Terbesitnya Sosial Protes dalam Satu Panggung Sandiwara



A picture by: Atha Raditha, 23 September 2019; TBJT Surakarta

The Three Lives of Antigone merupakan sebuah naskah drama milik Slavoj Zizek, yang untuk pertama kalinya diterjemahkan dalam bahasa Indonesia oleh kelompok Teater Terjal FIB UGM dengan judul Antigone: Trilogi Kematian Hasrat. Naskah ini menceritakan seorang tokoh bernama Antigone yang sangat setia kepada keluarga serta hukum paten dari para dewa. Juga Raja Creon—paman dari Antigone—yang sangat otoriter dan selalu mengatasnamakan kebaikan negara dalam membuat keputusan. Akan tetapi, ketika suatu masalah datang, lalu Antigone mencoba untuk menyuarakan pendapatnya akan permasalahan tersebut, malah mengakibatkan munculnya banyak malapetaka di Negeri Thebes.

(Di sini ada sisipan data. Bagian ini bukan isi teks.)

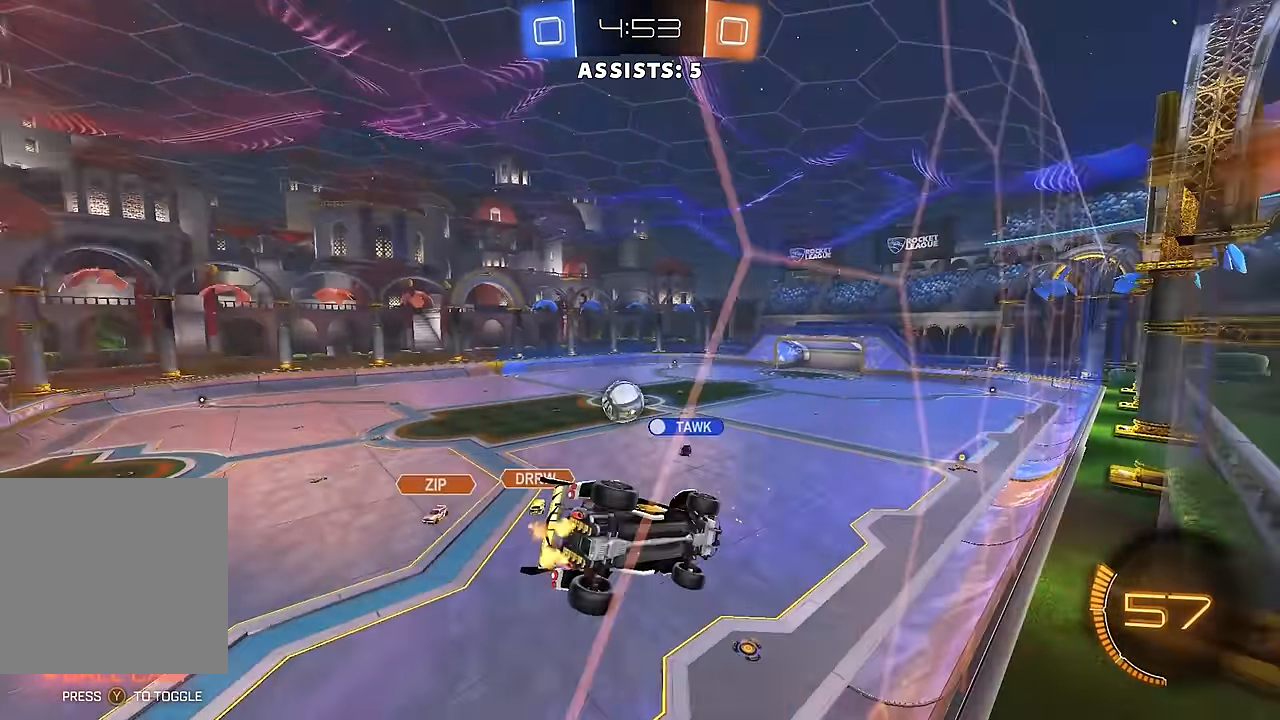
{"buttons": ["R2"], "left_stick": "left", "right_stick": "center", "events": [[167, "left_stick", "left"]]}
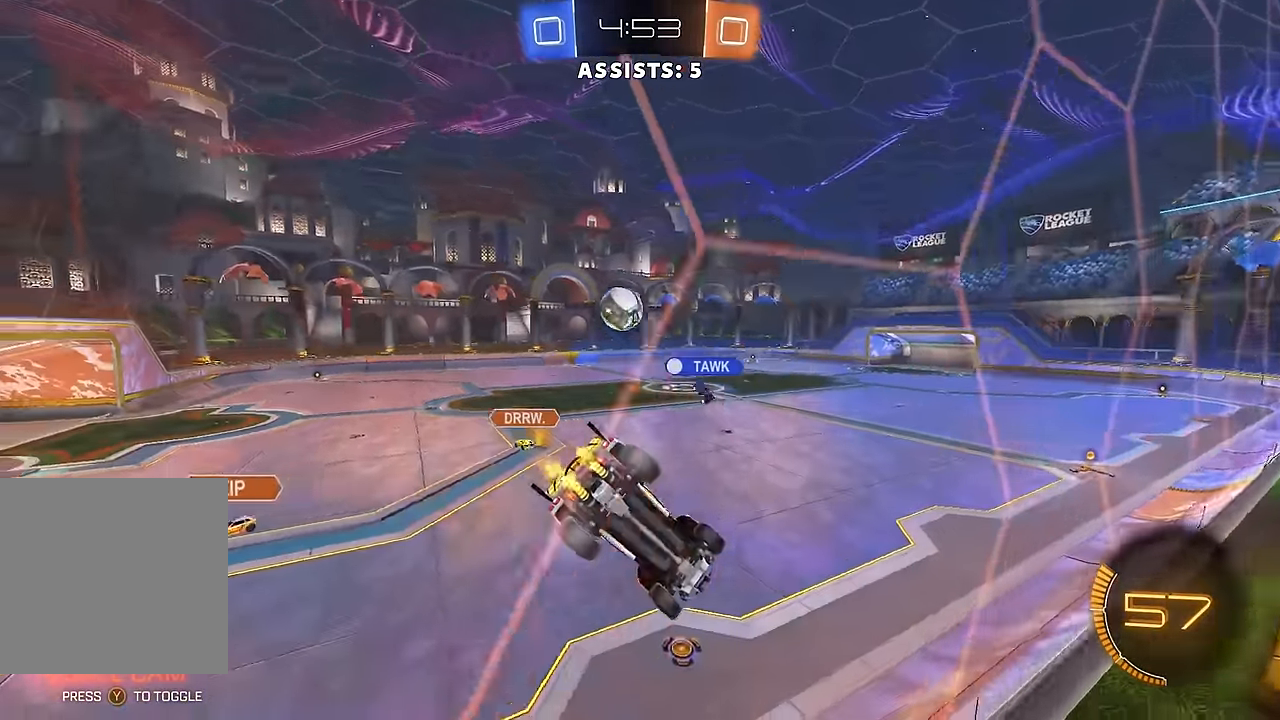
{"buttons": ["R2"], "left_stick": "center", "right_stick": "center", "events": [[233, "left_stick", "center"], [283, "R2", "up"], [333, "left_stick", "left"], [417, "R2", "down"], [483, "left_stick", "center"]]}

Permasalahan itu bermula ketika Antigone menginginkan saudaranya, Polyneices, yang sudah makar terhadap negara agar dimakamkan dengan semestinya. Namun, karena ia dianggap makar, Creon pun tidak ingin memberikan pemakaman yang layak. Ia hanya membiarkan jasad Polyneices begitu saja dan akan merajam sampai mati bagi siapapun yang menguburkannya. Begitu kerasnya aturan Creon yang pada akhirnya membuat Antigone marah dan membela hukum ‘Dewa’. Setelah kejadian pengkhianatan oleh Polyneices, penguburan paksa oleh Antigone, serta aturan otoriter yang diberikan oleh Creon, banyak malapetaka yang hadir di negeri itu.
Tokoh yang memegang kunci jalannya cerita ini ialah para rakyat. Seluruh rakyat menentang keputusan Creon juga Antigone. Mereka menganggap bahwa Creon dan Antigone merupakan sumber kekacuan negeri. Rakyat pun berevolusi dan menuntut agar mereka ditahan. Rakyat menginginkan hukum baru yang ditegakkan secara adil yang sesuai dengan keadaan mereka. Mereka menganggap bahwa Antigone dan Creon merupakan tokoh fanatik yang berbahaya.
Tak heran jika pada akhirnya kematian terjadi dimanapun. Antigone mati gantung diri dengan kain menjerat pada lehernya. Bahkan, Haemon—putra dari Creon, yang merupakan tunangan Antigone—turut menjadi seorang pemberontak yang menentang keras aturan-aturan ngawur yang dibuat oleh Creon, bapaknya sendiri.
Akan tetapi, sebagai penutup pementasan, semua pilihan dikembalikan pada penonton sebagai fragmen masyarakat untuk memilih mana yang benar. Walaupun dalam drama ini saya memerankan tokoh Antigone, tidak sepenuhnya saya berpihak pada karakter tersebut—memang, entah Creon, Antigone, ataupun rakyat tidak ada yang salah. Mereka memiliki tujuan masing-masing untuk diperjuangkan. Ketika seseorang diamanahi sebagai pemimpin, maka ia akan menggunakan hak otoritasnya untuk mengatur dan membuat keputusan sesuai apa yang ia anggap benar.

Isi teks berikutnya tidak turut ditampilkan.